Home > Can the big banks be coal free in five years?

Can the big banks be coal free in five years?

18 May 2016

18 May 2016

Whether or not they realised it at the time, Australia’s major banks signed up to some radical changes at the end of 2015. They all came out in support of the goal to hold global warming to below two degrees, recognising the role they had to play in helping the world achieve that goal.

Keeping global warming below 2°C means operating within an extremely strict carbon budget – one where more than 80% of all owned fossil fuel reserves must be kept in the ground. If we can’t burn it, we can’t finance it either so for the banks being committed to the 2°C global warming limit means getting out of fossil fuels in a matter of years.

Can it be done? That’s not really a question any of us have the luxury of answering, given that if we blow the carbon budget we face runaway climate change. We simply have to. Market Forces is calling on Australia’s major banks to:

  • end lending that enables the expansion of the fossil fuel industry,
  • reduce exposure to coal within five years
  • reduce exposure to all fossil fuels to zero by 2030

Getting to zero coal exposure in five years by doing nothing

As the most greenhouse-intensive fossil fuel it is likely – and logical – that coal is phased out fastest, closely followed by other fossil fuels. Australia’s big four banks have loaned over $20 billion to coal in Australia since 2008 but when we take a closer look at these deals, many of them mature after only a few years.

If the banks do nothing at all, simply allowing their current coal loans to mature without refinancing or making any new deals, all but CommBank would have zero debt exposure to the industry by early 2021. At that point, only CommBank’s long-term $59 million loan to Loy Yang B power station in Victoria would be outstanding, due to expire in 2026.

Of course, we’re not advocating the banks do nothing at all. Market Forces and our friends in the environment movement and civil society are urging the banks to actively manage down all exposures to fossil fuels, through debt, asset management and elsewhere, as quickly as possible. At the same time they need to massively increase support – both financial and though advocacy – for renewables and energy efficiency.

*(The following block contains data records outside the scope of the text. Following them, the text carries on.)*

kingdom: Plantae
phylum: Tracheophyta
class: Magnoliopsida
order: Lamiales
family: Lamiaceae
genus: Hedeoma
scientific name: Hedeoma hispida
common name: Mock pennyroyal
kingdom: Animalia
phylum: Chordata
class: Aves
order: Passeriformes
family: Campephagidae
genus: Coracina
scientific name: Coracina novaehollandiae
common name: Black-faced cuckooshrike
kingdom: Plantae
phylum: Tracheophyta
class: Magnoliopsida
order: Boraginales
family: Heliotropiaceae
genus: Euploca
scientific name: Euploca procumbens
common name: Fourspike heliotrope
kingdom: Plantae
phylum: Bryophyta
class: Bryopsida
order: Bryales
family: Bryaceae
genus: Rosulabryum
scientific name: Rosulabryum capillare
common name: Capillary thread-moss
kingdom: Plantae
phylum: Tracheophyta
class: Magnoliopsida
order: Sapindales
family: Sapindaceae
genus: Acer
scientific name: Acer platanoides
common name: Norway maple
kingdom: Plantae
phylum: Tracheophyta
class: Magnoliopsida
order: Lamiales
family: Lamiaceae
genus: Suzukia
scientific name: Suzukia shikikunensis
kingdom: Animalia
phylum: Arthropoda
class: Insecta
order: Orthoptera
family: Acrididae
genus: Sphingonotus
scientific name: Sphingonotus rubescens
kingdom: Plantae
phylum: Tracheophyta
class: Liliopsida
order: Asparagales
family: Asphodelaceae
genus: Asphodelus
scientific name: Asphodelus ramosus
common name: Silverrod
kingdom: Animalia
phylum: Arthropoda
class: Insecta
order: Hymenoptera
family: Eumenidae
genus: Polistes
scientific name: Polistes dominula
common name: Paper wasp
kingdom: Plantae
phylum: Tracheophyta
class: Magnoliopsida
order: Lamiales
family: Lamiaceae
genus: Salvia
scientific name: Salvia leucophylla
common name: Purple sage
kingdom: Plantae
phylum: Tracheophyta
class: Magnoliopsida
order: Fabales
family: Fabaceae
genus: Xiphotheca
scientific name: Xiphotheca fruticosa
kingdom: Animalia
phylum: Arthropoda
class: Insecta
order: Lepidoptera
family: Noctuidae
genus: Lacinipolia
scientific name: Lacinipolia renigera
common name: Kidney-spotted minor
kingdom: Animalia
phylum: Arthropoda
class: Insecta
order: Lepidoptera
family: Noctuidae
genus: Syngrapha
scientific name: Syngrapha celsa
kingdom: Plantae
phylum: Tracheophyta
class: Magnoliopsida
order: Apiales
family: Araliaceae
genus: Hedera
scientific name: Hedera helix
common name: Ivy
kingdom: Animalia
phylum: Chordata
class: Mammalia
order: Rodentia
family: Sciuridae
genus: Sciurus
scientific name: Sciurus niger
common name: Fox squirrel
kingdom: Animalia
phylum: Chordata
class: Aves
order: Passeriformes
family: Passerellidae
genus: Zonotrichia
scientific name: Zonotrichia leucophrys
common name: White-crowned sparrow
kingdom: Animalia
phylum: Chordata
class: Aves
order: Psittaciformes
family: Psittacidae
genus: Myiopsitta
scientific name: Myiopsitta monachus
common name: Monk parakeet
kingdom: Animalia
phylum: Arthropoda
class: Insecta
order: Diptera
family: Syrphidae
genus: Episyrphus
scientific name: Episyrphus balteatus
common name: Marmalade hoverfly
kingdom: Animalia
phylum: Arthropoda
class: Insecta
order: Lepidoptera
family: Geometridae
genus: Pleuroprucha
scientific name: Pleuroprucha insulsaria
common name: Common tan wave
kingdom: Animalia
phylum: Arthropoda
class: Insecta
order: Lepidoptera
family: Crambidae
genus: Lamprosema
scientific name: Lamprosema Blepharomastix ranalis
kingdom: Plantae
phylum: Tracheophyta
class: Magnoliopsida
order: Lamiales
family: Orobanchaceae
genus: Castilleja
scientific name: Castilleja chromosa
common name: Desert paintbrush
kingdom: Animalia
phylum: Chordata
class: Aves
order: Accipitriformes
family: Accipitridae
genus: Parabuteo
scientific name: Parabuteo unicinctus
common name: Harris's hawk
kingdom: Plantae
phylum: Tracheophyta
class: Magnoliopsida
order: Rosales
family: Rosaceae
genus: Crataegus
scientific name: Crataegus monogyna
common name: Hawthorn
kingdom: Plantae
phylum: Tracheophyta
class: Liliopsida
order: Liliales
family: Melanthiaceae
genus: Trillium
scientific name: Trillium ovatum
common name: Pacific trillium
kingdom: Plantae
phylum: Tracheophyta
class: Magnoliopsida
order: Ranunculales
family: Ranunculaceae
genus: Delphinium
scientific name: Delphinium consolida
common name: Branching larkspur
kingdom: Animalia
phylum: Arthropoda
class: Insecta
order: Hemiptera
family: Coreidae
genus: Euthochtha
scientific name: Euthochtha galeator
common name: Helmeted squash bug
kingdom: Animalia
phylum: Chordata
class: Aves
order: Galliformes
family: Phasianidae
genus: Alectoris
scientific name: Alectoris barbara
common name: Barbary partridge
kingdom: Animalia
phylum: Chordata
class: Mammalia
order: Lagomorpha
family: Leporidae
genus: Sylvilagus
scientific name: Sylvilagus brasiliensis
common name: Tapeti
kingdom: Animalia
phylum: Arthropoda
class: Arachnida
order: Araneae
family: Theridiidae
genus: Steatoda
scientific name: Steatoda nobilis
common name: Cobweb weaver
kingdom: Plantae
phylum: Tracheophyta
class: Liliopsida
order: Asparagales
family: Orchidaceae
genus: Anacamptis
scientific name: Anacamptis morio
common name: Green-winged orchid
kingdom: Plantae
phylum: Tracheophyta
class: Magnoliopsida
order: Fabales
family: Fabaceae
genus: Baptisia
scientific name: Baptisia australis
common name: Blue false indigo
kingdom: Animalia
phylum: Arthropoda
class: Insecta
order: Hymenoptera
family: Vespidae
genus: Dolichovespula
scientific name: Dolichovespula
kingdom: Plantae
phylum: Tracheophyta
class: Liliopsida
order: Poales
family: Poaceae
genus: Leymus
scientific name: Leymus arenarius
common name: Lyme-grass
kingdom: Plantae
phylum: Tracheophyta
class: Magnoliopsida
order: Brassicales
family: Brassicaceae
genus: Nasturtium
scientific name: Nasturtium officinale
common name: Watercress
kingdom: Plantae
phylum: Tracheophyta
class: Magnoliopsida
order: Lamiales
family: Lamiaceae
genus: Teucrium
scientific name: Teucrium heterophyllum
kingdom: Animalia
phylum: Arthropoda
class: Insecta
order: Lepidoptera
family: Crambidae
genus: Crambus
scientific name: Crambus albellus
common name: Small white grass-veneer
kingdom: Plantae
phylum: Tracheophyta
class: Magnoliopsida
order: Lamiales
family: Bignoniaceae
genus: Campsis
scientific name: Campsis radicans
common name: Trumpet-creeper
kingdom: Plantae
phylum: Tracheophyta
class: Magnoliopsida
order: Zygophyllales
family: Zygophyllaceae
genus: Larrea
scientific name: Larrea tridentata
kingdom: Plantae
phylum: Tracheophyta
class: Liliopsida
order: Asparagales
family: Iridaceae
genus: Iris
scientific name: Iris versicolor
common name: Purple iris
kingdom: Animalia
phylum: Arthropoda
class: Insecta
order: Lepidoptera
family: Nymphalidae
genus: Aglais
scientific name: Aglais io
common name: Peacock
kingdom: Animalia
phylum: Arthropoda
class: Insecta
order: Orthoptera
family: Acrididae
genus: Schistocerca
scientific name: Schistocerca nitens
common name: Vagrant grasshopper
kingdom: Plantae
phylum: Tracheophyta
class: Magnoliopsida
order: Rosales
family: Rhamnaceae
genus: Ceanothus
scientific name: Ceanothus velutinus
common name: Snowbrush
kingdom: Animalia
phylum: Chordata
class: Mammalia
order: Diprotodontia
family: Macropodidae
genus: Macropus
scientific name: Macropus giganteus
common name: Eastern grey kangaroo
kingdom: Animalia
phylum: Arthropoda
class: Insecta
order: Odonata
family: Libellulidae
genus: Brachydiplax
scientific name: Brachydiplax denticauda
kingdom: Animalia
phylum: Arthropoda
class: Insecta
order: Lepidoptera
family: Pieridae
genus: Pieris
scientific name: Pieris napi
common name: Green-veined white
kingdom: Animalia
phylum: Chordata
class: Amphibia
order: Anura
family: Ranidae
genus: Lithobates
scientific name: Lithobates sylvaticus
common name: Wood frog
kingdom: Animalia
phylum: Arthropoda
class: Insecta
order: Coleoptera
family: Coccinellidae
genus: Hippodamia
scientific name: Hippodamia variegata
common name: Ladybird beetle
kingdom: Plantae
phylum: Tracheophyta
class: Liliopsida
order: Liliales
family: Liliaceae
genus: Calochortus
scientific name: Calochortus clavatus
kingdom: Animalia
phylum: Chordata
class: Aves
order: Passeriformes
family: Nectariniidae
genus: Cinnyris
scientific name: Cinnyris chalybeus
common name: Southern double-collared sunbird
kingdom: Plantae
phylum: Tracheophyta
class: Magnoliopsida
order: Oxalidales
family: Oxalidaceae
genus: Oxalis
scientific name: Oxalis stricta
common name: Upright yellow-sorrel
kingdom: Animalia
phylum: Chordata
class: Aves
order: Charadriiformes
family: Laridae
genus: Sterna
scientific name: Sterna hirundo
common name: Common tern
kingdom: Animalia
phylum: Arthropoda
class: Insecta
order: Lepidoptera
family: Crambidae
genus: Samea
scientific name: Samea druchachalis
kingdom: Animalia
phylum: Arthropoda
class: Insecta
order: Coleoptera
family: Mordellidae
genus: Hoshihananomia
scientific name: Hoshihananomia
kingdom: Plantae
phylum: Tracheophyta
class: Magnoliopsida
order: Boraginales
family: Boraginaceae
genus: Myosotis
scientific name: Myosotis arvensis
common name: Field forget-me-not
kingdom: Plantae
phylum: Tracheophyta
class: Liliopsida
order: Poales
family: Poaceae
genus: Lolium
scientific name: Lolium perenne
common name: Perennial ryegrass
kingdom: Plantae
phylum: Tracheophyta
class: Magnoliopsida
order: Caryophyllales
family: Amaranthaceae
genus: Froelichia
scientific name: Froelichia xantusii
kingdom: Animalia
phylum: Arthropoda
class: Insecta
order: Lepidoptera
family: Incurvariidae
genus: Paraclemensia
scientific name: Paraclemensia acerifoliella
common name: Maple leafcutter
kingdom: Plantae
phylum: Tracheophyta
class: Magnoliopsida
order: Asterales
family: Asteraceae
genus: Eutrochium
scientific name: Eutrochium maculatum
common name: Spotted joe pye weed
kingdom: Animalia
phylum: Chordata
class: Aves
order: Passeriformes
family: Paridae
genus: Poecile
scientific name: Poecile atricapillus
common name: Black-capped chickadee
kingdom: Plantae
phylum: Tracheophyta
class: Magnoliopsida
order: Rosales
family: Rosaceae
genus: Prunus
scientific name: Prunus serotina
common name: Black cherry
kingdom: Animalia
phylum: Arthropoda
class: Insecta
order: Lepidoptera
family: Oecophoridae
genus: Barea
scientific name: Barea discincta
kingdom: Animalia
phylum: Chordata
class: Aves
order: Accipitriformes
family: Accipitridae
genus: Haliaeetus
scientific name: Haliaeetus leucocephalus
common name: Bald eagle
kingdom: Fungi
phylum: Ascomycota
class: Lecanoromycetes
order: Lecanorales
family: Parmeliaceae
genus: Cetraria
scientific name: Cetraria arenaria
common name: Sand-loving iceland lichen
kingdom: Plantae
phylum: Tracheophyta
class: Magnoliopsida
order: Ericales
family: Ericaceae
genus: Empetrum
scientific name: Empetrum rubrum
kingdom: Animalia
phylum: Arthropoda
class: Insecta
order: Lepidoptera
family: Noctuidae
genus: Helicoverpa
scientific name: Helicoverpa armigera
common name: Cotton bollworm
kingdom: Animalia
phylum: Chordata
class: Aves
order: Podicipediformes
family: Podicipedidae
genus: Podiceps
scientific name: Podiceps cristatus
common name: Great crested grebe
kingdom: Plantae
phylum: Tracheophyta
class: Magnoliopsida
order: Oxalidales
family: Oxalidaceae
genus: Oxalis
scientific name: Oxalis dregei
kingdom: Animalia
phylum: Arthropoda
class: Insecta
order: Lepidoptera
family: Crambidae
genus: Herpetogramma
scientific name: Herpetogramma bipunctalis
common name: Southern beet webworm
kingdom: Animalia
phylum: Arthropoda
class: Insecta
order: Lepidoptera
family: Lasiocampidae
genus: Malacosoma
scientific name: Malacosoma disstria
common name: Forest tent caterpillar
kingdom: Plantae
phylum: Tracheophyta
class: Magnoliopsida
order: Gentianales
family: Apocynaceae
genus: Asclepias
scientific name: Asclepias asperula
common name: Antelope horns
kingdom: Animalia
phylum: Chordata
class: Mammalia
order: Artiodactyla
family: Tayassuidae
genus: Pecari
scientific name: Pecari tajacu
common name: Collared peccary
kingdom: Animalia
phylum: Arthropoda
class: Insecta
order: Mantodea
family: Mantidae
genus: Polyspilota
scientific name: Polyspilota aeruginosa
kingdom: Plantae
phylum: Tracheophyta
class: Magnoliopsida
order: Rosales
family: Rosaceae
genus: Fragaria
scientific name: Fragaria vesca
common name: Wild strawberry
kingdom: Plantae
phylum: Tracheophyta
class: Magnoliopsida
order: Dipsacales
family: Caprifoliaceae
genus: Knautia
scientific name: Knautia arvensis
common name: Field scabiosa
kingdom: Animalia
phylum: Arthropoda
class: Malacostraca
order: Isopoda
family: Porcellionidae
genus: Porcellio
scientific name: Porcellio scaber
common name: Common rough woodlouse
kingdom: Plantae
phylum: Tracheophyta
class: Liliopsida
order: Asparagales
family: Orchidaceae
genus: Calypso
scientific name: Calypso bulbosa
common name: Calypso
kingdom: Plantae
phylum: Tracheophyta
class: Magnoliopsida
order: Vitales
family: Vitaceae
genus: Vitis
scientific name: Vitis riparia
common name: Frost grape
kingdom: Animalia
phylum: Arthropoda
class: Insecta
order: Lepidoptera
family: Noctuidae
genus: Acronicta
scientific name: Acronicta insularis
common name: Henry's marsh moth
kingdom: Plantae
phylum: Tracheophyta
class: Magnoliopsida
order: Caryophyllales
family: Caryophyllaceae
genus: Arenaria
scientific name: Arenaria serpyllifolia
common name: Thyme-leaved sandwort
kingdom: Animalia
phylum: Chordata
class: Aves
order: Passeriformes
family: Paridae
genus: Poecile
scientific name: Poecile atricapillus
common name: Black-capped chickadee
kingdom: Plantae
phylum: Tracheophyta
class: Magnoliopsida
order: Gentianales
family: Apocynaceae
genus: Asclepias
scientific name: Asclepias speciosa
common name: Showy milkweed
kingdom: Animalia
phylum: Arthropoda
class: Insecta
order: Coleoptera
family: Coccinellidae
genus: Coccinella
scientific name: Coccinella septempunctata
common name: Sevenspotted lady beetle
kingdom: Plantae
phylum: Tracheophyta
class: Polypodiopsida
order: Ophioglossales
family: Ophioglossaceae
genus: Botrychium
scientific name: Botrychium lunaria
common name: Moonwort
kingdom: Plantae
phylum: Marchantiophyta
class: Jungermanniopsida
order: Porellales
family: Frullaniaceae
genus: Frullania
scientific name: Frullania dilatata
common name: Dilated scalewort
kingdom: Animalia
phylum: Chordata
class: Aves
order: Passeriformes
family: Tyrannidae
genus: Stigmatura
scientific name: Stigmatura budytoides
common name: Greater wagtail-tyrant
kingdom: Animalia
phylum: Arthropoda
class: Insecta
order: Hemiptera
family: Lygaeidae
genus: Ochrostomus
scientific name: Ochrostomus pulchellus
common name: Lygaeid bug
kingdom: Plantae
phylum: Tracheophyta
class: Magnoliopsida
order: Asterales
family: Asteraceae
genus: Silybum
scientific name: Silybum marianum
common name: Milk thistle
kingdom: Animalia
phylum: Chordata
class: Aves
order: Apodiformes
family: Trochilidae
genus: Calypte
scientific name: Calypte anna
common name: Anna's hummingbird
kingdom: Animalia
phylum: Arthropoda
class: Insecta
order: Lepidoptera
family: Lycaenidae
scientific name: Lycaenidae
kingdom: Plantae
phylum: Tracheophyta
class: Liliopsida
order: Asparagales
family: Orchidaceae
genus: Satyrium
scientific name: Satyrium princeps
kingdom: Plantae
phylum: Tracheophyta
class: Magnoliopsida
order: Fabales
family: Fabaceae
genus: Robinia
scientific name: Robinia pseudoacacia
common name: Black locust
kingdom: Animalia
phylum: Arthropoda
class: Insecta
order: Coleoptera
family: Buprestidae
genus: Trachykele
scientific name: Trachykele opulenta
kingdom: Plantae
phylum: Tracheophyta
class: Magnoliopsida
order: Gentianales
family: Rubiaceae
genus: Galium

No room for current fossil fuels, let alone new coal and gas

Studies have shown that, even without any new construction, emissions from coal-fired power stations in 2030 would still be 150% higher than levels consistent with the less than 2°C target. Rather than facilitating the expansion and extension of the coal industry, we need to be actively shortening its lifespan. Even allowing current coal projects to run their course is inconsistent with our 2°C commitments.

And coal investments aren’t the only ones on the chopping block. The authors of a recent Oxford university report telling us: “If nations are serious about their Paris commitments, then all new investment in energy infrastructure would need to be zero emissions from 2018 onwards.” It can’t be put much more clearly than that – our banks simply cannot continue to invest in fossil fuels. Reducing their exposure to coal by the end of the decade would be a good start, but it needs to be quickly followed by a complete exit from gas and oil as well.

Community holds the power

Customers leaving their banks in protest over their fossil fuel investments. Click here to take action.

It was community pressure saw each of the big four publicly announce support for the 2°C warming limit in 2015. It will be the community who holds the banks accountable to their commitments to see the sorts of changes we need to avoid runaway climate change.

The big four banks have to understand that any decision to prolong their exposure to coal is inconsistent with their 2°C policy statements, and this sort of hypocrisy will not be tolerated. Any loan that expands, or prolongs the banks’ exposure to the fossil fuel industry from now on will be met with a strong public reaction, including customers around Australia publicly closing their accounts.

If you bank with one of the big four, you can add your voice to thousands of others who have pledged to hold their bank accountable. Put your bank on notice, telling them if they continue to choose fossil fuels, you’ll choose another bank. You can also check out our banks comparison table, which lists more than 120 financial institutions and their positions on fossil fuel lending, helping you find a bank that aligns more closely with your values.

Billions of reasons to get out ASAP

There are a couple of important milestones along the road to the end of coal finance, with considerable reductions in exposure projected for mid-2017 and -2018 if the banks avoid new loans to the sector. These points mark the maturity of deals to several projects, including struggling major coal ports and dirty brown coal-fired power stations. For the banks, getting these deals off their loan books would not only help them meet their climate commitments, it would also be a prudent business decision.

With coal consumption in the world’s two largest economies – China and the US – dropping significantly, many financial analysts have concluded that the global thermal coal industry is in structural decline. As countries begin to implement strict emissions policies to meet their Paris Agreement obligations, the writing is on the wall for the future of the coal industry – or the lack thereof.

Banks’ exposure to fossil fuel projects is hurting the planet and potentially their bottom lines. There can be no justification for any of our banks being involved in any future refinancing deal in the coal sector, let alone facilitating a new project.